The real window is in charge of processing user input events and Windows messages; the fake one is in charge of the presentation. The fake window is always kept the same size / position as the real one.

How do we show standard controls on the fake window? When the presentation needs to be refreshed, the background image is painted first. Then, all the child controls will be captured by sending the WM_PRINT message, and painted at the same position on the fake window. Especially, for EDIT controls, EditBox / Editable ComboBox / etc., we need to draw the caret by ourselves.

When should we refresh the presentation? We need to refresh the fake window when there is an update on the UI. In the demo, it hooks into all the child controls recursively, and changes the WNDPROC address by SetWindowLongPtr with the parameter GWLP_WNDPROC.

You can get more details by looking into the source code.

Using the Code in Native C++ / MFC

First Step

Copy all the files in /Src/*.* to your project.

Second Step

You need an image file to be the dialog background. You'd better choose PNG or TIFF which support the alpha channel. The image file can be embedded into a resource or placed on disk, judged by yourself.

Final Step

Replace the dialog base class from CDialog to CImgDialogBase.

// Load from disk file
CDemo2Dlg::CDemo2Dlg(CWnd* pParent /*=NULL*/)
    : CImgDialogBase( CDemo2Dlg::IDD
    , CUtility::GetModulePath() + _T("background.png")
    , pParent
    )
{

}

// Or load from resource
CDemo3Dlg::CDemo3Dlg(CWnd* pParent /*=NULL*/)
    : CImgDialogBase(CDemo3Dlg::IDD
    , IDB_PNG_DLG2
    , _T("PNG")
    , AfxGetResourceHandle()
    , pParent
    )
{

}

Using the Code in WinForms/.NET

First Step

Copy files in the /Src/*.* directory to your project.

Second Step

You need an image file to be the dialog background. You'd better choose PNG or TIFF which support alpha channel.

Final Step

Replace the dialog base class from Form to ImageDlgBase.

public partial class Form2 : CoolImageDlg.ImageDlgBase
{
    public Form2()
    {
        base.DlgBgImg = ImgDlgSample.Properties.Resources.DemoDlgBg2;
        //......
    }
}

Something Important

The dialog works in a way that if there is one pixel that needs to be updated, the whole window will be refreshed. Therefore, if the dialog is very large and complex, or has a lot of child controls, it may cause performance issues.

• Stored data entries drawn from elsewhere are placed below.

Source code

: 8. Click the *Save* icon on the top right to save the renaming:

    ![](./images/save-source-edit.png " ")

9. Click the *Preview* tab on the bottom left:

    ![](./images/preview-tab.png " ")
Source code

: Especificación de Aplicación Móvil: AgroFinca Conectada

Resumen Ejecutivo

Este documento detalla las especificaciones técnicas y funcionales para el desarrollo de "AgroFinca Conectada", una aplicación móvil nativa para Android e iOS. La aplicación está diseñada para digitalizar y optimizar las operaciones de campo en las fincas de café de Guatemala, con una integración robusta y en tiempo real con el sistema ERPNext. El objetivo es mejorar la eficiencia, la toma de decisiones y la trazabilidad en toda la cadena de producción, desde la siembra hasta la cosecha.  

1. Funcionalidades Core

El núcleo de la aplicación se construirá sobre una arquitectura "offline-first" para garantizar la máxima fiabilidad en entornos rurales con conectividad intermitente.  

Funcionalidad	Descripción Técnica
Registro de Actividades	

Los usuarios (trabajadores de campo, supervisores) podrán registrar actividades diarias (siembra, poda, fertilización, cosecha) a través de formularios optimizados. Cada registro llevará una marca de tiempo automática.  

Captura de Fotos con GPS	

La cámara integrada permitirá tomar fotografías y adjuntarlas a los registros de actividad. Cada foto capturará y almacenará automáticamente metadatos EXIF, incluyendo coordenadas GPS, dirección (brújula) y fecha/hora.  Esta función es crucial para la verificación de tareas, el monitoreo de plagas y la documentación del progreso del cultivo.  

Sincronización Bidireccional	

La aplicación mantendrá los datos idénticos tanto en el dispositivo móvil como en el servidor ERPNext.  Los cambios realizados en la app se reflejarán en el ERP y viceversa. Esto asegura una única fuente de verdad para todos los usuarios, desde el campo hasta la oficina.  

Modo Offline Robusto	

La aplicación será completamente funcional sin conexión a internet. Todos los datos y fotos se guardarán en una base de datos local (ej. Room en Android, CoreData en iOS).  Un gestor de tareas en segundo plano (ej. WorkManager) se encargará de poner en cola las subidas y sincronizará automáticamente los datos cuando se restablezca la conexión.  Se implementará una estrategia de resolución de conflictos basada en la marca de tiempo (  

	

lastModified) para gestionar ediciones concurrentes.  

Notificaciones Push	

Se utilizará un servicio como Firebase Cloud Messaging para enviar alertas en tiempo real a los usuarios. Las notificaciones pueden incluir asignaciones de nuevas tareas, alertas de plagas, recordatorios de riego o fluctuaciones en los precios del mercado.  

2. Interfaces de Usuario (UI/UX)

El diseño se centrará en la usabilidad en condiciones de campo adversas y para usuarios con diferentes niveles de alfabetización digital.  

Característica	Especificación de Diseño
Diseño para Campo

Some of the controls cannot work with WM_PRINT; in that case, the control won't display correctly. In other words, not all controls are supported.

The sample code uses the GDI+ helper class from Zoltan Csizmadia. For those who do not want to use GDIPlus.dll, CxImage is another choice.

Most of the machines use 96 DPI as their monitor setting. For those machines which use an unusual DPI setting, please note the demo is not meant for such settings and the child controls will be misplaced. You need to add your own code to re-layout the child controls if you do need to support unusual DPIs.